Clipper Group
- Industry: Shipping
- Founded: 1991
- Founder: Torben Gülnar Jensen
- Headquarters: Copenhagen, Denmark & Nassau, Bahamas
- Key people: Frank G Jensen, Chairman & Partner, Peter Norborg, Group CEO, and Flemming Steen, Group CFO
- Services: Bulk
- Subsidiaries: Danske Færger
- Website: www.clipper-group.com

= Clipper Group =

International shipping company

Clipper Group is an international shipping company, founded in 1991 by Torben Gülnar Jensen, after a split of Armada Shipping A/S, which was founded in 1972 together with Jørgen Dannesboe.

Primary focus is on bulk, especially within the handysize and supramax segments, but the company also has investments within e.g. ro-ro (Seatruck Ferries) and ferries in Denmark.

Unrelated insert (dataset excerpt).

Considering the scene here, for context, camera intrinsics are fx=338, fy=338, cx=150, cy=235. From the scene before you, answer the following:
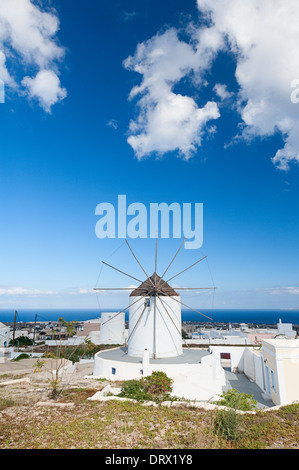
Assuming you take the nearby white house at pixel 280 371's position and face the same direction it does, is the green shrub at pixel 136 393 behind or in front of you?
in front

In total, Clipper operates a fleet of around 160 dry bulk vessels.

Clipper Group is commercially headquartered in Copenhagen and legally in Nassau, Bahamas, and has approximately 200 employees on shore and more than 1,400 seafarers.

== 2008 CEC Future hijacking ==
On 7 November 2008, a group of armed pirates hijacked a Clipper-owned vessel, the CEC Future, off the northern coast of Somalia.
 The ship's crew of thirteen was held hostage for 71 days and finally released on 16 January 2009, following negotiations by CEO Per Gullestrup who orchestrated a ransom payment of $1.7 million.

This incident subsequently became the inspiration for the Danish movie, A Hijacking which was released in 2012.

==Subsidiaries==
===Current===
- Danske Færger (50% joint venture)
- Greystone Capital

===Former===
- Seatruck Ferries, purchased 2002, sold 2022

== Career ==

Clipper Group offers a two-year Shipping Trainee Program in Copenhagen, in cooperation with the Danish Shipowners' Association (Danish Shipping Academy).